A good part of NumPy linear algebra functionality resides in the `linalg` module. For example, the following computes an inverse matrix.

In [None]:
M = np.matrix('1 2 3; 0 1 4; 5 6 0')
np.linalg.inv(M)

# Solving linear systems

This is done through `np.linalg.solve()`. Consider the system 
\begin{array}{rcr}
x-2y+3z&=&7\\
2x+y+z&=&4\\
-3x+2y-2z&=&-10
\end{array}

In [None]:
A = np.array([[1,-2,3],[2,1,1],[-3,2,-2]])
b = np.array([7,4,-10])
np.linalg.solve(A,b)

# Matrix rank

In [None]:
np.linalg.matrix_rank(M3)

In [None]:
np.linalg.matrix_rank(M)

# Computing eigenvalues and eigenvectors

In [None]:
B = np.matrix("-2 -4 2;-2 1 2;4 2 5")
vals,vecs = np.linalg.eig(B)
print(vals)
print(vecs) # normalized to unit length

In [None]:
i = 0
print(B @ vecs[:,i]) 
print(vals[i]*vecs[:,i])

# Determinants

In [None]:
np.linalg.det(M)

In [None]:
np.linalg.det(A)

# Generating random values

NumPy has some basic facilities for working with random variables. (SciPy has more extended functionality.) Here are some examples.

The function `np.random.rand()` will generate an array of uniformly distributed random values on [0,1]

In [None]:
np.random.rand(3,5)

## Random normal sampling

The function `np.random.randn()` generates `N(0,1)` distributed variates.

In [None]:
np.random.randn(2,3,5)

## Random permutations of an array


In [None]:
A = np.arange(5,10)
print(A)
print(np.random.permutation(A))

In [None]:
A = np.arange(6).reshape(3,2)
print(A)
print(np.random.permutation(A)) # by default along the first dimension

# Creating your own vectorized functions with `np.vectorize()`

- Sometimes you want to apply a function that is designed to work on an individual element of an array to the whole array.
- One approach would be to write a loop that applies the function elementwise.
- However, Numpy offers a convenient shortcut for that: the `vectorize` function.

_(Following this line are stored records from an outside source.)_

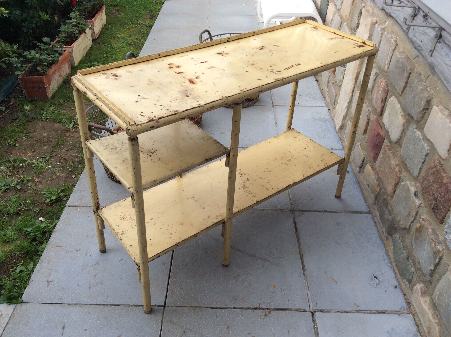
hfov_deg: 56.9
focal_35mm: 32
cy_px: 168
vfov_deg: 44.1
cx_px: 226
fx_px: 416
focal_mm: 3.3
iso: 32
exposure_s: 1/323
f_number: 2.4
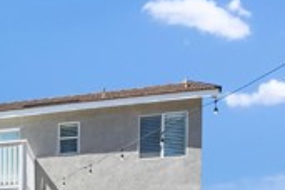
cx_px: -107
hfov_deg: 27.9
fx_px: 443
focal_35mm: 56
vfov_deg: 19.6
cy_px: 318
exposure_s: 1/500
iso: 220
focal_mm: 10
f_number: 8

Consider the following example:

In [None]:
a = np.array([[2,-3,4],[0,6,7]])

def f(x):
    if x < 0:
        return 5
    elif x > 0:
        return -3
    else:
        return 0   

In [None]:
# This raises an error because f() is not designed to work on arrays
f(a)

Now let us apply the `vectorize` function.

It takes as an argument a function that works on individual elements and returns another function that works on arrays by applying the first function elementwise.

**Note: `vectorize` is merely a convenience function that implements a loop under the hood. Don't expect it to deliver performance gains.**

In [None]:
fvec = np.vectorize(f)
fvec(a)

# Pointers for additional reading

- The [Numpy and Scipy Documentation](https://docs.scipy.org/doc/) contains all you never wanted to know.
- You may be interested in:
  - iterating over arrays: `np.nditer()`
  - the functions `np.tile()`, `np.unique()`, `np.fliplr()`, `np.flipud()`.
  - broadcasting: see the docs or the corresponding section in *Python Data Science Handbook*
  - financial functions (for a while residing in the numpy-financial package): FV, PV, NPV, IRR etc.